Neue Modelle treiben die Nachfrage

Auch beim Verbraucherprodukt UWORLD U1 zeigt sich Dynamik: Die kumulierten Vorbestellungen für die Begleitroboter-Serie überstiegen zuletzt 13.000 Einheiten. Ubtech peilt bis Jahresende eine Produktionskapazität von 50.000 Stück für diese Baureihe an – ein ambitioniertes Ziel, das den Anspruch unterstreicht, vom Nischenanbieter zum Massenmarktproduzenten aufzusteigen.

Flankiert werden diese Entwicklungen von einem H-Aktien-Anreizprogramm für Management und Belegschaft, das die außerordentliche Hauptversammlung am Mittwoch vergangener Woche in Shenzhen formal beschloss. Seit der Abstimmung hat die Aktie um 5,9 Prozent zugelegt – ein Zeichen dafür, dass Investoren die Bündelung von Interessen zwischen Management und Aktionären honorieren.

Wettbewerbsdruck bleibt spürbar

Der Rückenwind der vergangenen Tage relativiert nur teilweise die Nervosität, die den Sektor zuvor erfasst hatte. Der Börsengang des Konkurrenten Unitree Robotics in Shanghai hatte Mitte August eine sektorweite Verkaufswelle ausgelöst, weil Investoren die mangelnde unmittelbare Profitabilität der großen chinesischen Robotikfirmen in den Fokus rückten.

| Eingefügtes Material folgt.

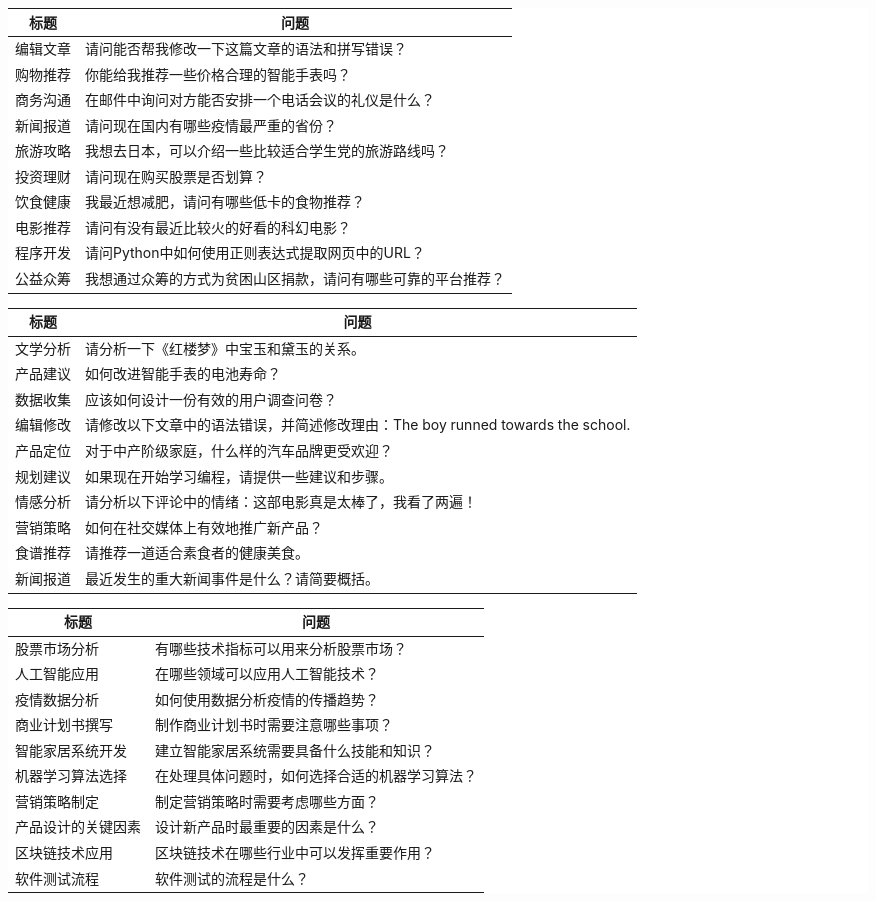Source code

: |标题|问题|
|---|---|
|编辑文章|请问能否帮我修改一下这篇文章的语法和拼写错误？|
|购物推荐|你能给我推荐一些价格合理的智能手表吗？|
|商务沟通|在邮件中询问对方能否安排一个电话会议的礼仪是什么？|
|新闻报道|请问现在国内有哪些疫情最严重的省份？|
|旅游攻略|我想去日本，可以介绍一些比较适合学生党的旅游路线吗？|
|投资理财|请问现在购买股票是否划算？|
|饮食健康|我最近想减肥，请问有哪些低卡的食物推荐？|
|电影推荐|请问有没有最近比较火的好看的科幻电影？|
|程序开发|请问Python中如何使用正则表达式提取网页中的URL？|
|公益众筹|我想通过众筹的方式为贫困山区捐款，请问有哪些可靠的平台推荐？|

| 标题 | 问题 |
| ---- | ---- |
| 文学分析 | 请分析一下《红楼梦》中宝玉和黛玉的关系。 |
| 产品建议 | 如何改进智能手表的电池寿命？ |
| 数据收集 | 应该如何设计一份有效的用户调查问卷？ |
| 编辑修改 | 请修改以下文章中的语法错误，并简述修改理由：The boy runned towards the school. |
| 产品定位 | 对于中产阶级家庭，什么样的汽车品牌更受欢迎？ |
| 规划建议 | 如果现在开始学习编程，请提供一些建议和步骤。 |
| 情感分析 | 请分析以下评论中的情绪：这部电影真是太棒了，我看了两遍！ |
| 营销策略 | 如何在社交媒体上有效地推广新产品？ |
| 食谱推荐 | 请推荐一道适合素食者的健康美食。 |
| 新闻报道 | 最近发生的重大新闻事件是什么？请简要概括。 |

| 标题                                           | 问题                                                                                                                                                    |
|------------------------------------------------|---------------------------------------------------------------------------------------------------------------------------------------------------------|
| 股票市场分析                               | 有哪些技术指标可以用来分析股票市场？                                                                                                    |
| 人工智能应用                             | 在哪些领域可以应用人工智能技术？                                                                                                                                              |
| 疫情数据分析                             | 如何使用数据分析疫情的传播趋势？                                                                                                                                          |
| 商业计划书撰写                           | 制作商业计划书时需要注意哪些事项？                                                                                                                                     |
| 智能家居系统开发                       | 建立智能家居系统需要具备什么技能和知识？                                                                                                                         |
| 机器学习算法选择                       | 在处理具体问题时，如何选择合适的机器学习算法？                                                                                                              |
| 营销策略制定                             | 制定营销策略时需要考虑哪些方面？                                                                                                                                           |
| 产品设计的关键因素                     | 设计新产品时最重要的因素是什么？                                                                                                                                       |
| 区块链技术应用                         | 区块链技术在哪些行业中可以发挥重要作用？                                                                                                                    |
| 软件测试流程                             | 软件测试的流程是什么？                                                                                                                                                          |

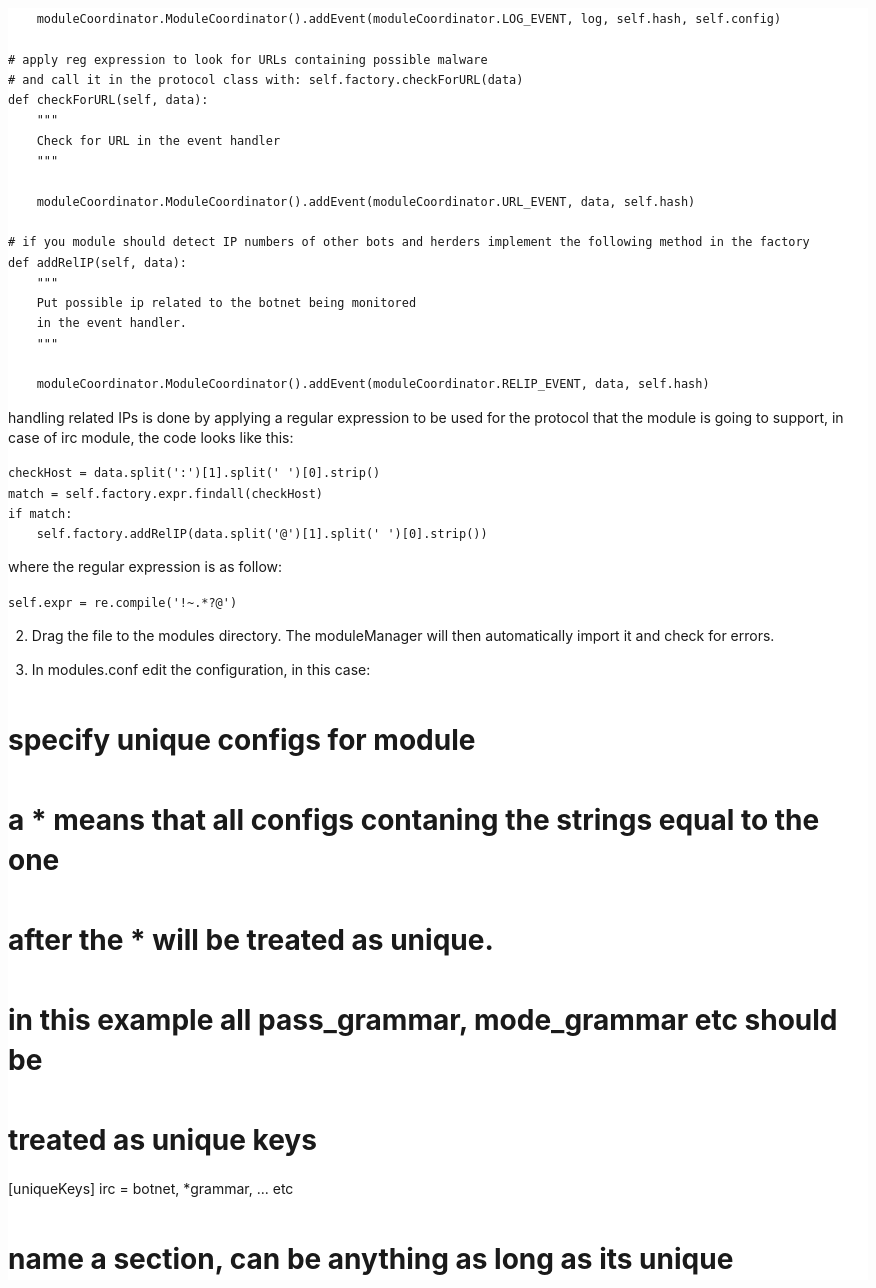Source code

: 	    moduleCoordinator.ModuleCoordinator().addEvent(moduleCoordinator.LOG_EVENT, log, self.hash, self.config)
    
	# apply reg expression to look for URLs containing possible malware
	# and call it in the protocol class with: self.factory.checkForURL(data)
	def checkForURL(self, data):
	    """
	    Check for URL in the event handler
	    """
	    
	    moduleCoordinator.ModuleCoordinator().addEvent(moduleCoordinator.URL_EVENT, data, self.hash)
    
	# if you module should detect IP numbers of other bots and herders implement the following method in the factory
	def addRelIP(self, data):
	    """
	    Put possible ip related to the botnet being monitored
	    in the event handler.
	    """
	        
	    moduleCoordinator.ModuleCoordinator().addEvent(moduleCoordinator.RELIP_EVENT, data, self.hash)
    
handling related IPs is done by applying a regular expression to be used for the protocol that the module is going to support, in case of irc module, the code looks like this:

	checkHost = data.split(':')[1].split(' ')[0].strip()
	match = self.factory.expr.findall(checkHost)
	if match:
	    self.factory.addRelIP(data.split('@')[1].split(' ')[0].strip())
    
where the regular expression is as follow:

	self.expr = re.compile('!~.*?@')



2) Drag the file to the modules directory. The moduleManager will then automatically import it and check for errors.

3) In modules.conf edit the configuration, in this case:

# specify unique configs for module
# a * means that all configs contaning the strings equal to the one 
# after the * will be treated as unique. 
# in this example all pass_grammar, mode_grammar etc should be 
# treated as unique keys
[uniqueKeys]
irc = botnet, *grammar, ... etc
# name a section, can be anything as long as its unique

Ubtech selbst wird nach Angaben von Counterpoint Research mit einem globalen Lieferanteil von 4,4 Prozent im ersten Halbjahr 2026 als viertgrößter Hersteller humanoider Roboter geführt – ein Platz, der angesichts wachsender Konkurrenz aus China verteidigt werden muss.

Am Freitag schloss die Aktie bei 9,65 Euro, ein Plus von 4,7 Prozent auf Tagessicht. Damit bleibt das Papier aber weiterhin deutlich unter seinem 52-Wochen-Hoch von 17,00 Euro von Januar entfernt – ein Abstand, der zeigt, wie stark die Bewertung trotz starker operativer Fortschritte unter Druck geraten ist.

Die kommenden Monate dürften zeigen, ob die Kombination aus Umsatzwachstum, neuen Partnerschaften und höheren Absatzzielen ausreicht, um das verlorene Vertrauen zurückzugewinnen.